====== Input ======
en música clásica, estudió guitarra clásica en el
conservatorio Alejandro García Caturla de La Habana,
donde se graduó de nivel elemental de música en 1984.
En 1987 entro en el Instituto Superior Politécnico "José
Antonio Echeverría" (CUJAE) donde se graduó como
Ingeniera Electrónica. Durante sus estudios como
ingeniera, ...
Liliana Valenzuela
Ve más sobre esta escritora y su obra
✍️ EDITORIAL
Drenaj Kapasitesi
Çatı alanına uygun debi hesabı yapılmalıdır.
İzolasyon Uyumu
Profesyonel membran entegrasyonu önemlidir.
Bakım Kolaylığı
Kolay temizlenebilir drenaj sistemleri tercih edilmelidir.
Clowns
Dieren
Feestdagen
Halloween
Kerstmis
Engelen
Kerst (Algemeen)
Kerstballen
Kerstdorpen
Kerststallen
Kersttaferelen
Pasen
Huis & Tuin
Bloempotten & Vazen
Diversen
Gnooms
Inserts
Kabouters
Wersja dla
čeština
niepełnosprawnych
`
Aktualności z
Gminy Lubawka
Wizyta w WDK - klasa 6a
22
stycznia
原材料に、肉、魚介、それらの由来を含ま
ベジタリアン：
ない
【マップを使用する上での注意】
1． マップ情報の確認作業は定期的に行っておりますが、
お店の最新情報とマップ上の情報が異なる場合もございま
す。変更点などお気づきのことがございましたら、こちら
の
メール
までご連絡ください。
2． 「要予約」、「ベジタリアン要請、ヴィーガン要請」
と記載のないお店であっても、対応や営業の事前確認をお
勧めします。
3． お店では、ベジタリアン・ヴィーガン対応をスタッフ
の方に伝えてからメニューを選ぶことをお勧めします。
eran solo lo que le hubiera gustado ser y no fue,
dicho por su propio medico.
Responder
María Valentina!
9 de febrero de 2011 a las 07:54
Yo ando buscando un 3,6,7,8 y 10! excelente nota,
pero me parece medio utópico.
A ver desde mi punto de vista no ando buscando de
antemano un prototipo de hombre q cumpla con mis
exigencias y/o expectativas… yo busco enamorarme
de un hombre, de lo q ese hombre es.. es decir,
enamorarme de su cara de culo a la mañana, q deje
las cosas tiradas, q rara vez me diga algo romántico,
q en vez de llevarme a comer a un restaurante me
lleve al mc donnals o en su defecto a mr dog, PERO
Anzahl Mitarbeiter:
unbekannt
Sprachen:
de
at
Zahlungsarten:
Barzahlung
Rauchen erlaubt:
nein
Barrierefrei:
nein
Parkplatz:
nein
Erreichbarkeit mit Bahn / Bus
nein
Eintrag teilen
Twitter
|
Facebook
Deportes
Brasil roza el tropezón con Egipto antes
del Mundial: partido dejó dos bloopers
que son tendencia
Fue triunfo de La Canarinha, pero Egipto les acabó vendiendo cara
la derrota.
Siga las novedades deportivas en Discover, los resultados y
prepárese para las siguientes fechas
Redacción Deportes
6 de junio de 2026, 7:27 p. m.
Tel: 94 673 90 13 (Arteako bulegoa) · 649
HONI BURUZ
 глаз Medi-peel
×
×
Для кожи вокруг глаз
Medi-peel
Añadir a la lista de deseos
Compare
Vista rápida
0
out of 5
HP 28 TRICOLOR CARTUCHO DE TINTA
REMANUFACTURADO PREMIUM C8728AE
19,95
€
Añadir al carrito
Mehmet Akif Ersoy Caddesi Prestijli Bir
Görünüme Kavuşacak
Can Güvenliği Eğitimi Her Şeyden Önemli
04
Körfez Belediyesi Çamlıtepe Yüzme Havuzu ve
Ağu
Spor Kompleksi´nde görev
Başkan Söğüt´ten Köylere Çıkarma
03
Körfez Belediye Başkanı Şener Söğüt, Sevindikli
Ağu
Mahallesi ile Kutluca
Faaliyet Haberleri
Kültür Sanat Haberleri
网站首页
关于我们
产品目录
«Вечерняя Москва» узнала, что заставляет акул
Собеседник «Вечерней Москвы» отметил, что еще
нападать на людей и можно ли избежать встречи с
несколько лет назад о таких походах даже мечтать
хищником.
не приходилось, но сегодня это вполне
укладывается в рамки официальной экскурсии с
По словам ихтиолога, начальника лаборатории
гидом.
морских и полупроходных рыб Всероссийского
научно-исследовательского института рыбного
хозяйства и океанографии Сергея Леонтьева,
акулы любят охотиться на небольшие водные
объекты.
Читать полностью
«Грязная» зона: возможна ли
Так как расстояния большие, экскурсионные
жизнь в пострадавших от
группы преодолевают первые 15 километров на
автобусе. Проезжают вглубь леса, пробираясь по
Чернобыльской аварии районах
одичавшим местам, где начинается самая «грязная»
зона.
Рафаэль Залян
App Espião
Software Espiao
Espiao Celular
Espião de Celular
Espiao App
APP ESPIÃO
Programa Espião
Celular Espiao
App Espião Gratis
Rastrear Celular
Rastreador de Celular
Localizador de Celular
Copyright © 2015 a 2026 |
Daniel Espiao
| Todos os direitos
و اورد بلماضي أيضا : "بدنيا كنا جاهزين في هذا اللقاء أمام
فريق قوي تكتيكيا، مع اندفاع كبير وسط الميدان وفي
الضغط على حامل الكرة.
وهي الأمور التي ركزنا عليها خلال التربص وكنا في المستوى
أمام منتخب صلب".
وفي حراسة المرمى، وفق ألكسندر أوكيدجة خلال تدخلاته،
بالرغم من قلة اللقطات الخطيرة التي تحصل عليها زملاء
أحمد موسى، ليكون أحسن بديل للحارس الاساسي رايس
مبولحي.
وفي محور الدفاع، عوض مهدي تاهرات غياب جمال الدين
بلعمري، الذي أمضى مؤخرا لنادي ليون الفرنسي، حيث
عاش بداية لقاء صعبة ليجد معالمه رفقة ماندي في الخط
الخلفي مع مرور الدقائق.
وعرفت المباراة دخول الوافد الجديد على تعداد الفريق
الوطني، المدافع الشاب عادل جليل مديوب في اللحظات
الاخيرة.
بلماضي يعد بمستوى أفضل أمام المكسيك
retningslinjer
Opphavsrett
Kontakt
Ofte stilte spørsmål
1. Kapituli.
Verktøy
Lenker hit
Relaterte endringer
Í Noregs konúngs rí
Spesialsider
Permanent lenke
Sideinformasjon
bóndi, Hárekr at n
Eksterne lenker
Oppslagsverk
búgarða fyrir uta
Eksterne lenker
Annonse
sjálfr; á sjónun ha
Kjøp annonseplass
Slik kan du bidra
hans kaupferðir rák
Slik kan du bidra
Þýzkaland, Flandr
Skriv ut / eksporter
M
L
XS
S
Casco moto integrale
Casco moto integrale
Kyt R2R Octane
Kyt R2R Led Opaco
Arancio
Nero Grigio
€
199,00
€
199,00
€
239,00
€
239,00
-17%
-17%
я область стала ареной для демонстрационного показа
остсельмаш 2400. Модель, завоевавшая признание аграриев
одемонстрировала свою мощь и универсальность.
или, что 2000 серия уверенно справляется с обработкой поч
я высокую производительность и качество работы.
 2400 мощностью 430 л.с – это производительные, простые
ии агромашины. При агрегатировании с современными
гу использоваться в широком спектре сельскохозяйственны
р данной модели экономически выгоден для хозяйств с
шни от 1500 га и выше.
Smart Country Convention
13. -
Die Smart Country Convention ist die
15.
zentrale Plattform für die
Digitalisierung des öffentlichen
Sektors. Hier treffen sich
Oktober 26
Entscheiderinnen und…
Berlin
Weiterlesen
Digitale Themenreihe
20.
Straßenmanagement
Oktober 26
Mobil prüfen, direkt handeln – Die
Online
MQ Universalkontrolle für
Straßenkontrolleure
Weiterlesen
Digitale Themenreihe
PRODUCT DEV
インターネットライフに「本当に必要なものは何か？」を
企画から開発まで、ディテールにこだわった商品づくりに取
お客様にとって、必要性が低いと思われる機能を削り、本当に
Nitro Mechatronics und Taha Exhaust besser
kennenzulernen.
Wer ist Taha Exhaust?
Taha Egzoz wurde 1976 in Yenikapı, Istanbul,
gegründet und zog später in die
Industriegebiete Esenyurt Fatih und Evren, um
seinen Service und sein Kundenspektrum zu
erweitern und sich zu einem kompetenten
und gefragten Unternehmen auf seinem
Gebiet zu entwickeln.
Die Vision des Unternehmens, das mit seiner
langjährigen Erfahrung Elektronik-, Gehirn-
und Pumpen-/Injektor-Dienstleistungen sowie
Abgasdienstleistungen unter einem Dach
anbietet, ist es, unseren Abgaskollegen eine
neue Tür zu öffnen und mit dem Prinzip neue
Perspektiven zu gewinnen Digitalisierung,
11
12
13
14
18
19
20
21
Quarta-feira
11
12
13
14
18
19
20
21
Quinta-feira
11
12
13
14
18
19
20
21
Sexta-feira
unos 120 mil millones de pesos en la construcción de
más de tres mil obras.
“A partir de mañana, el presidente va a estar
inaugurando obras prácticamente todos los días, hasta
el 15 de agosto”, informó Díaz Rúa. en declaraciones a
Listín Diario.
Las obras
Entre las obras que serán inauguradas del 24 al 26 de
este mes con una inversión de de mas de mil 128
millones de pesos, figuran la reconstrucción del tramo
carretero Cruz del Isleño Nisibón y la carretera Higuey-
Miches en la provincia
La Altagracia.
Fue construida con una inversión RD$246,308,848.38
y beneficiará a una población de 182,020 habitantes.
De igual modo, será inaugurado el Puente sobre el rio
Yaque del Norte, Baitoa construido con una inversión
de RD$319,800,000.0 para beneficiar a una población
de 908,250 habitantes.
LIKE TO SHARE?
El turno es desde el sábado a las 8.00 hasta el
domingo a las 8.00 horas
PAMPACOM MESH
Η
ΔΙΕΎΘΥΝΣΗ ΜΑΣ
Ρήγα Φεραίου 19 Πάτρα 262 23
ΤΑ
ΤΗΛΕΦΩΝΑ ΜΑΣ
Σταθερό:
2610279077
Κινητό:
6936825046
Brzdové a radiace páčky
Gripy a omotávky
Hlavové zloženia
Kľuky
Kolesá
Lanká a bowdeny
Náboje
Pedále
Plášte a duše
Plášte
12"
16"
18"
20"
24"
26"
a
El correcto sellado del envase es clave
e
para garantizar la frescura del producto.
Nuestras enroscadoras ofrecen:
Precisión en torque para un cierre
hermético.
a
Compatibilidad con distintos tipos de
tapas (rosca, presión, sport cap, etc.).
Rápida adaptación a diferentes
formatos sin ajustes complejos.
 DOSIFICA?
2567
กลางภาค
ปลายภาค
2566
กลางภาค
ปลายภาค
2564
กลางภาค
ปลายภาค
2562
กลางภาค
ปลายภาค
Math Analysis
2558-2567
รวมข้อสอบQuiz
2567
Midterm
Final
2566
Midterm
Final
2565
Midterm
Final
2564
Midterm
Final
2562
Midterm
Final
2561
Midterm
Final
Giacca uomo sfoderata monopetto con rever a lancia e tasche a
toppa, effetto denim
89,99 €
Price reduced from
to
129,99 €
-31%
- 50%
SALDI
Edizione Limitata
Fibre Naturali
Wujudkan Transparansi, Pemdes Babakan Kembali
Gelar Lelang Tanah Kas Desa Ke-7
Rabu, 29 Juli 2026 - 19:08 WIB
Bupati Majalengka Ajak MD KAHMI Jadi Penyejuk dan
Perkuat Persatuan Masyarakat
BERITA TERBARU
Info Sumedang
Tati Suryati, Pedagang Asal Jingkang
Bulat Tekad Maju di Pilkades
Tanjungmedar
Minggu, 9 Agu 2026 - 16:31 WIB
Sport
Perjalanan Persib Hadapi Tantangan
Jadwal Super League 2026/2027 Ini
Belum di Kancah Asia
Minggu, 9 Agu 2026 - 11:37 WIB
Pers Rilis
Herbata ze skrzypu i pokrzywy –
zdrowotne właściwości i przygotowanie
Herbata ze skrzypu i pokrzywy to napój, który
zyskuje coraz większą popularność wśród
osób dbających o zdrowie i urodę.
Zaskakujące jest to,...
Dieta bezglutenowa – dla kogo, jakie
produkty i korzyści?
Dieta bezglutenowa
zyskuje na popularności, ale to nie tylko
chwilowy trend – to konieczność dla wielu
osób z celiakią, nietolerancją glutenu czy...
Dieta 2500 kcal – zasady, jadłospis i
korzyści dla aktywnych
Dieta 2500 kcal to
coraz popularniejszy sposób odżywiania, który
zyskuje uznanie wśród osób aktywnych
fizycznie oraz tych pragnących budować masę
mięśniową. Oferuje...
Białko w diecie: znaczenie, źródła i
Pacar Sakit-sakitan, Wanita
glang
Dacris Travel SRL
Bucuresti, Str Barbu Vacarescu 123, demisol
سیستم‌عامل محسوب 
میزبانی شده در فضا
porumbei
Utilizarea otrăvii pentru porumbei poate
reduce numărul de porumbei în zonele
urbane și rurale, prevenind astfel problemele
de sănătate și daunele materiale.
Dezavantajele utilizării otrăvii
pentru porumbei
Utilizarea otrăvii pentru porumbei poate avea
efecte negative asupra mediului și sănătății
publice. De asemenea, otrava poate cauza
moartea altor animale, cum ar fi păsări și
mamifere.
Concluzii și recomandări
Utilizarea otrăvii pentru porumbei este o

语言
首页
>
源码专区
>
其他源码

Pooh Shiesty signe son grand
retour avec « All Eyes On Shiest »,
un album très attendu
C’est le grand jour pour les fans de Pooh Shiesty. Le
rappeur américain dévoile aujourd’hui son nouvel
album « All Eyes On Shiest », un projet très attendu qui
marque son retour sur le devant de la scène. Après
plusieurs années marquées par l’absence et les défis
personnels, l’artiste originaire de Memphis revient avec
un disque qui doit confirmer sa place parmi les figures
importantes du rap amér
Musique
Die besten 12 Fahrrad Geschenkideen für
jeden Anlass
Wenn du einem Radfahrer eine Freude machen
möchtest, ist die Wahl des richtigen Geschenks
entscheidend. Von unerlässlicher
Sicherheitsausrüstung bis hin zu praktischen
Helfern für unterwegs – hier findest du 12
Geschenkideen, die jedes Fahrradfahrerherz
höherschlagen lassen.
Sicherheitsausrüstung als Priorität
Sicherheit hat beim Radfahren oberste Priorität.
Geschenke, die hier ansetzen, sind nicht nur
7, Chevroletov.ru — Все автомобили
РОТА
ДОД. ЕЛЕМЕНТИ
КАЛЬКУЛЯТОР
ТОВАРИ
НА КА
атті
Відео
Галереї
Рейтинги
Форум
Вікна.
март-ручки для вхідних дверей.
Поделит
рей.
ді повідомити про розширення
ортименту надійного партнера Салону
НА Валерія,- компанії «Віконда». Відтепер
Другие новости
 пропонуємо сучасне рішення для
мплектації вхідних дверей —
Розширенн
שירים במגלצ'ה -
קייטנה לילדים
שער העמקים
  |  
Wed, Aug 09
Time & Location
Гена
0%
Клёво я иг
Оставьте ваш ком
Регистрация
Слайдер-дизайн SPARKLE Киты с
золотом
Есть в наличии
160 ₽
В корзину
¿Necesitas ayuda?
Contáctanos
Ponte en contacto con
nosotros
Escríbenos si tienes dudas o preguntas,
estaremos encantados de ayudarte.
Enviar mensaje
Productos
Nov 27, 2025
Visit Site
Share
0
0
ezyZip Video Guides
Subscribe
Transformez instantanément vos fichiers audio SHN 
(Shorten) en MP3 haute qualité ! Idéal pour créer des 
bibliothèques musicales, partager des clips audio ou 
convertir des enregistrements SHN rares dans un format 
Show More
======
> [Try it]:
Rewrite the stretch from the start of the items above through the line containing "se graduó como" as a numbered list, leaving out any blank lines.

> [Your solution]:
1. en música clásica, estudió guitarra clásica en el
2. conservatorio Alejandro García Caturla de La Habana,
3. donde se graduó de nivel elemental de música en 1984.
4. En 1987 entro en el Instituto Superior Politécnico "José
5. Antonio Echeverría" (CUJAE) donde se graduó como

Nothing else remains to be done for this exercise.